◆ WHAT YOU NEED TO DO: Print every one of the entries below line by line, without changing a single character.

◆ DATASET:
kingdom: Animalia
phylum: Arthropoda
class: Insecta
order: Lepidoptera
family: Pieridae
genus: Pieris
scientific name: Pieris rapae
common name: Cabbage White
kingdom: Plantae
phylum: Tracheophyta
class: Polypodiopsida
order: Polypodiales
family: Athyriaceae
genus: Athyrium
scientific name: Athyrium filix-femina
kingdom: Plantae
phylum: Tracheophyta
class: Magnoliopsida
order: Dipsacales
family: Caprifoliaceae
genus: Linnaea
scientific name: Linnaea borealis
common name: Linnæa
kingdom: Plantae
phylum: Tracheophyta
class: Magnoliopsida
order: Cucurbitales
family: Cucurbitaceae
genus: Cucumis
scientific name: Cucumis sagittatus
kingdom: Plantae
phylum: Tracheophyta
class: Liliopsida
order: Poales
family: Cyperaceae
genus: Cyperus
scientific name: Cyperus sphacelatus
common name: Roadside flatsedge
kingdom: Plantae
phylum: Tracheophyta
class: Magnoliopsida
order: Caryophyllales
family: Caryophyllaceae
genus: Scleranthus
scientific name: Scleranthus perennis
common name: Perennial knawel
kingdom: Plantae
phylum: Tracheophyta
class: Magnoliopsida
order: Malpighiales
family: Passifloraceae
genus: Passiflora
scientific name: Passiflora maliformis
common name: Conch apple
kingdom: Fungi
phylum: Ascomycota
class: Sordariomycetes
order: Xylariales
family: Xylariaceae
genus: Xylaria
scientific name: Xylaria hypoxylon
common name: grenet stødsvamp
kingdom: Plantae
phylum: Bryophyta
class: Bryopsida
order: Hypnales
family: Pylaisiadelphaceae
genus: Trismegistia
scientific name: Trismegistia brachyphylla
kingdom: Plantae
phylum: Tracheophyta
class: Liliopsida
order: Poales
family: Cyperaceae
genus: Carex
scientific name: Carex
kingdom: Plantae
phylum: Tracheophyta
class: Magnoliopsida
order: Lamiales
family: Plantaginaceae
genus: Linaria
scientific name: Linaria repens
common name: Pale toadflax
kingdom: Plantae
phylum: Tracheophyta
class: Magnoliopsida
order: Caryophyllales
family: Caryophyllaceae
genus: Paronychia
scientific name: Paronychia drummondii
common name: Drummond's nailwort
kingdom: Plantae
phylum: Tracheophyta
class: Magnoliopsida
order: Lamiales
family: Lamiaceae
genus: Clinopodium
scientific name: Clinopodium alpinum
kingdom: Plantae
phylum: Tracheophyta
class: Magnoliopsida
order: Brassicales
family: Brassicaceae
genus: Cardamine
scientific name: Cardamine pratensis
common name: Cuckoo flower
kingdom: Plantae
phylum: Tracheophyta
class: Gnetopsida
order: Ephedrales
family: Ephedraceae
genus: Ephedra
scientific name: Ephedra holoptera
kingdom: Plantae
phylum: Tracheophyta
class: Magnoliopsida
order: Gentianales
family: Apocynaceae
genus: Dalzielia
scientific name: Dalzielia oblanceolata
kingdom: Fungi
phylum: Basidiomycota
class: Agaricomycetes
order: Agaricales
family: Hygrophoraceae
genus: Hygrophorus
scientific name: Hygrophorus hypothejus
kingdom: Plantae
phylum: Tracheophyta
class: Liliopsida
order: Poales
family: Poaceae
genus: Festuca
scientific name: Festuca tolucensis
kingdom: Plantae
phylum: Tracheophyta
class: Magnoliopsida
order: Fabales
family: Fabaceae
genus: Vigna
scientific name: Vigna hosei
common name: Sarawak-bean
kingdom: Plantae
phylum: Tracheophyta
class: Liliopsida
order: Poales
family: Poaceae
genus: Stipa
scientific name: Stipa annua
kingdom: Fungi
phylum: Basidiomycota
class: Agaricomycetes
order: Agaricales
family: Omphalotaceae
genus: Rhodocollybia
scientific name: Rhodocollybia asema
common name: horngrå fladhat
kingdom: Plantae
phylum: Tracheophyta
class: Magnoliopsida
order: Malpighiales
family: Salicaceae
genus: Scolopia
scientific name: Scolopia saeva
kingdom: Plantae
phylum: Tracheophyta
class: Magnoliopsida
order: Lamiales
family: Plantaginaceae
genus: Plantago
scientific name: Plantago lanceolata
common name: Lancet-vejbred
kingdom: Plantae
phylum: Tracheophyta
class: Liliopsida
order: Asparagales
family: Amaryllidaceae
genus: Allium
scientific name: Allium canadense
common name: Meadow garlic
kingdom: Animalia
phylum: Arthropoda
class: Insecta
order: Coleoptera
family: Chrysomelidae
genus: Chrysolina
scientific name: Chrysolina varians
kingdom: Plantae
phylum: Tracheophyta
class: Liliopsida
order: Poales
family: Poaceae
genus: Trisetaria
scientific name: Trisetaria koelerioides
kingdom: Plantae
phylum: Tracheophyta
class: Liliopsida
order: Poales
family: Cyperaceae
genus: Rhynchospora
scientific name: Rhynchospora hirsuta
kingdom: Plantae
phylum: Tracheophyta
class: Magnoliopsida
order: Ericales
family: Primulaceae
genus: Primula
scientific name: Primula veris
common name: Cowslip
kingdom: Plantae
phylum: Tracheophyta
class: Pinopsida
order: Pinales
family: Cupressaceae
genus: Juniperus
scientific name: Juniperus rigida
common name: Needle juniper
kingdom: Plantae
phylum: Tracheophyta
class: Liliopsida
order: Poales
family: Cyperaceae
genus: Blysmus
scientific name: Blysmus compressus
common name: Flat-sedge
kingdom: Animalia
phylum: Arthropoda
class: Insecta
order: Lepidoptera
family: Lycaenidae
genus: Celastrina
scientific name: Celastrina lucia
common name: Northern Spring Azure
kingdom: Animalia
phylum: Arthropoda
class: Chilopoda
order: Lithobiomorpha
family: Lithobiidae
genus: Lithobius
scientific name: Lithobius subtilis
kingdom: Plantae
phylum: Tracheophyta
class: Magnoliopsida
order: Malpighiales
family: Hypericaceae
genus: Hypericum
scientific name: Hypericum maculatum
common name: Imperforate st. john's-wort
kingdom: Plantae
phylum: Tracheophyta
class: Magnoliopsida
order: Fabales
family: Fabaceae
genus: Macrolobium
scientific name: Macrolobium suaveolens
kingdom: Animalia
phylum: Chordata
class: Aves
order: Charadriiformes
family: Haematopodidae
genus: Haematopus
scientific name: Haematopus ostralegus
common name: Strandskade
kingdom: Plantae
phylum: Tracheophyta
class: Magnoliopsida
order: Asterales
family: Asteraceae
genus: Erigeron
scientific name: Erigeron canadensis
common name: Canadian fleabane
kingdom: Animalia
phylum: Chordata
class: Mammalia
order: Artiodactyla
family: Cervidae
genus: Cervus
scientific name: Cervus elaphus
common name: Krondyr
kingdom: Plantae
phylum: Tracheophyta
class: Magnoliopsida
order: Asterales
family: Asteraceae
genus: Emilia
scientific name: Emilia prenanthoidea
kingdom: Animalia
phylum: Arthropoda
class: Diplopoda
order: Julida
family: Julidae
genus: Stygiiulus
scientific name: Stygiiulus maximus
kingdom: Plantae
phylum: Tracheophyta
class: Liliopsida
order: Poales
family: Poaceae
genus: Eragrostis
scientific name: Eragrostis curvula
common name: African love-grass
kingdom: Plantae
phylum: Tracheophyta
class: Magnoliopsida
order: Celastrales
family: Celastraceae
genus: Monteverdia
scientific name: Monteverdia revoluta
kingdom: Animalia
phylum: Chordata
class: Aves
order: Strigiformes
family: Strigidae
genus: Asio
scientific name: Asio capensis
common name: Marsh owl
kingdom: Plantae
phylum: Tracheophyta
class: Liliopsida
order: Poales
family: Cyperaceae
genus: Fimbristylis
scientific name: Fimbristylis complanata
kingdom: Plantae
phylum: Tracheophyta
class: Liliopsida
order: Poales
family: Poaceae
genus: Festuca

◆ RESULT:
kingdom: Animalia
phylum: Arthropoda
class: Insecta
order: Lepidoptera
family: Pieridae
genus: Pieris
scientific name: Pieris rapae
common name: Cabbage White
kingdom: Plantae
phylum: Tracheophyta
class: Polypodiopsida
order: Polypodiales
family: Athyriaceae
genus: Athyrium
scientific name: Athyrium filix-femina
kingdom: Plantae
phylum: Tracheophyta
class: Magnoliopsida
order: Dipsacales
family: Caprifoliaceae
genus: Linnaea
scientific name: Linnaea borealis
common name: Linnæa
kingdom: Plantae
phylum: Tracheophyta
class: Magnoliopsida
order: Cucurbitales
family: Cucurbitaceae
genus: Cucumis
scientific name: Cucumis sagittatus
kingdom: Plantae
phylum: Tracheophyta
class: Liliopsida
order: Poales
family: Cyperaceae
genus: Cyperus
scientific name: Cyperus sphacelatus
common name: Roadside flatsedge
kingdom: Plantae
phylum: Tracheophyta
class: Magnoliopsida
order: Caryophyllales
family: Caryophyllaceae
genus: Scleranthus
scientific name: Scleranthus perennis
common name: Perennial knawel
kingdom: Plantae
phylum: Tracheophyta
class: Magnoliopsida
order: Malpighiales
family: Passifloraceae
genus: Passiflora
scientific name: Passiflora maliformis
common name: Conch apple
kingdom: Fungi
phylum: Ascomycota
class: Sordariomycetes
order: Xylariales
family: Xylariaceae
genus: Xylaria
scientific name: Xylaria hypoxylon
common name: grenet stødsvamp
kingdom: Plantae
phylum: Bryophyta
class: Bryopsida
order: Hypnales
family: Pylaisiadelphaceae
genus: Trismegistia
scientific name: Trismegistia brachyphylla
kingdom: Plantae
phylum: Tracheophyta
class: Liliopsida
order: Poales
family: Cyperaceae
genus: Carex
scientific name: Carex
kingdom: Plantae
phylum: Tracheophyta
class: Magnoliopsida
order: Lamiales
family: Plantaginaceae
genus: Linaria
scientific name: Linaria repens
common name: Pale toadflax
kingdom: Plantae
phylum: Tracheophyta
class: Magnoliopsida
order: Caryophyllales
family: Caryophyllaceae
genus: Paronychia
scientific name: Paronychia drummondii
common name: Drummond's nailwort
kingdom: Plantae
phylum: Tracheophyta
class: Magnoliopsida
order: Lamiales
family: Lamiaceae
genus: Clinopodium
scientific name: Clinopodium alpinum
kingdom: Plantae
phylum: Tracheophyta
class: Magnoliopsida
order: Brassicales
family: Brassicaceae
genus: Cardamine
scientific name: Cardamine pratensis
common name: Cuckoo flower
kingdom: Plantae
phylum: Tracheophyta
class: Gnetopsida
order: Ephedrales
family: Ephedraceae
genus: Ephedra
scientific name: Ephedra holoptera
kingdom: Plantae
phylum: Tracheophyta
class: Magnoliopsida
order: Gentianales
family: Apocynaceae
genus: Dalzielia
scientific name: Dalzielia oblanceolata
kingdom: Fungi
phylum: Basidiomycota
class: Agaricomycetes
order: Agaricales
family: Hygrophoraceae
genus: Hygrophorus
scientific name: Hygrophorus hypothejus
kingdom: Plantae
phylum: Tracheophyta
class: Liliopsida
order: Poales
family: Poaceae
genus: Festuca
scientific name: Festuca tolucensis
kingdom: Plantae
phylum: Tracheophyta
class: Magnoliopsida
order: Fabales
family: Fabaceae
genus: Vigna
scientific name: Vigna hosei
common name: Sarawak-bean
kingdom: Plantae
phylum: Tracheophyta
class: Liliopsida
order: Poales
family: Poaceae
genus: Stipa
scientific name: Stipa annua
kingdom: Fungi
phylum: Basidiomycota
class: Agaricomycetes
order: Agaricales
family: Omphalotaceae
genus: Rhodocollybia
scientific name: Rhodocollybia asema
common name: horngrå fladhat
kingdom: Plantae
phylum: Tracheophyta
class: Magnoliopsida
order: Malpighiales
family: Salicaceae
genus: Scolopia
scientific name: Scolopia saeva
kingdom: Plantae
phylum: Tracheophyta
class: Magnoliopsida
order: Lamiales
family: Plantaginaceae
genus: Plantago
scientific name: Plantago lanceolata
common name: Lancet-vejbred
kingdom: Plantae
phylum: Tracheophyta
class: Liliopsida
order: Asparagales
family: Amaryllidaceae
genus: Allium
scientific name: Allium canadense
common name: Meadow garlic
kingdom: Animalia
phylum: Arthropoda
class: Insecta
order: Coleoptera
family: Chrysomelidae
genus: Chrysolina
scientific name: Chrysolina varians
kingdom: Plantae
phylum: Tracheophyta
class: Liliopsida
order: Poales
family: Poaceae
genus: Trisetaria
scientific name: Trisetaria koelerioides
kingdom: Plantae
phylum: Tracheophyta
class: Liliopsida
order: Poales
family: Cyperaceae
genus: Rhynchospora
scientific name: Rhynchospora hirsuta
kingdom: Plantae
phylum: Tracheophyta
class: Magnoliopsida
order: Ericales
family: Primulaceae
genus: Primula
scientific name: Primula veris
common name: Cowslip
kingdom: Plantae
phylum: Tracheophyta
class: Pinopsida
order: Pinales
family: Cupressaceae
genus: Juniperus
scientific name: Juniperus rigida
common name: Needle juniper
kingdom: Plantae
phylum: Tracheophyta
class: Liliopsida
order: Poales
family: Cyperaceae
genus: Blysmus
scientific name: Blysmus compressus
common name: Flat-sedge
kingdom: Animalia
phylum: Arthropoda
class: Insecta
order: Lepidoptera
family: Lycaenidae
genus: Celastrina
scientific name: Celastrina lucia
common name: Northern Spring Azure
kingdom: Animalia
phylum: Arthropoda
class: Chilopoda
order: Lithobiomorpha
family: Lithobiidae
genus: Lithobius
scientific name: Lithobius subtilis
kingdom: Plantae
phylum: Tracheophyta
class: Magnoliopsida
order: Malpighiales
family: Hypericaceae
genus: Hypericum
scientific name: Hypericum maculatum
common name: Imperforate st. john's-wort
kingdom: Plantae
phylum: Tracheophyta
class: Magnoliopsida
order: Fabales
family: Fabaceae
genus: Macrolobium
scientific name: Macrolobium suaveolens
kingdom: Animalia
phylum: Chordata
class: Aves
order: Charadriiformes
family: Haematopodidae
genus: Haematopus
scientific name: Haematopus ostralegus
common name: Strandskade
kingdom: Plantae
phylum: Tracheophyta
class: Magnoliopsida
order: Asterales
family: Asteraceae
genus: Erigeron
scientific name: Erigeron canadensis
common name: Canadian fleabane
kingdom: Animalia
phylum: Chordata
class: Mammalia
order: Artiodactyla
family: Cervidae
genus: Cervus
scientific name: Cervus elaphus
common name: Krondyr
kingdom: Plantae
phylum: Tracheophyta
class: Magnoliopsida
order: Asterales
family: Asteraceae
genus: Emilia
scientific name: Emilia prenanthoidea
kingdom: Animalia
phylum: Arthropoda
class: Diplopoda
order: Julida
family: Julidae
genus: Stygiiulus
scientific name: Stygiiulus maximus
kingdom: Plantae
phylum: Tracheophyta
class: Liliopsida
order: Poales
family: Poaceae
genus: Eragrostis
scientific name: Eragrostis curvula
common name: African love-grass
kingdom: Plantae
phylum: Tracheophyta
class: Magnoliopsida
order: Celastrales
family: Celastraceae
genus: Monteverdia
scientific name: Monteverdia revoluta
kingdom: Animalia
phylum: Chordata
class: Aves
order: Strigiformes
family: Strigidae
genus: Asio
scientific name: Asio capensis
common name: Marsh owl
kingdom: Plantae
phylum: Tracheophyta
class: Liliopsida
order: Poales
family: Cyperaceae
genus: Fimbristylis
scientific name: Fimbristylis complanata
kingdom: Plantae
phylum: Tracheophyta
class: Liliopsida
order: Poales
family: Poaceae
genus: Festuca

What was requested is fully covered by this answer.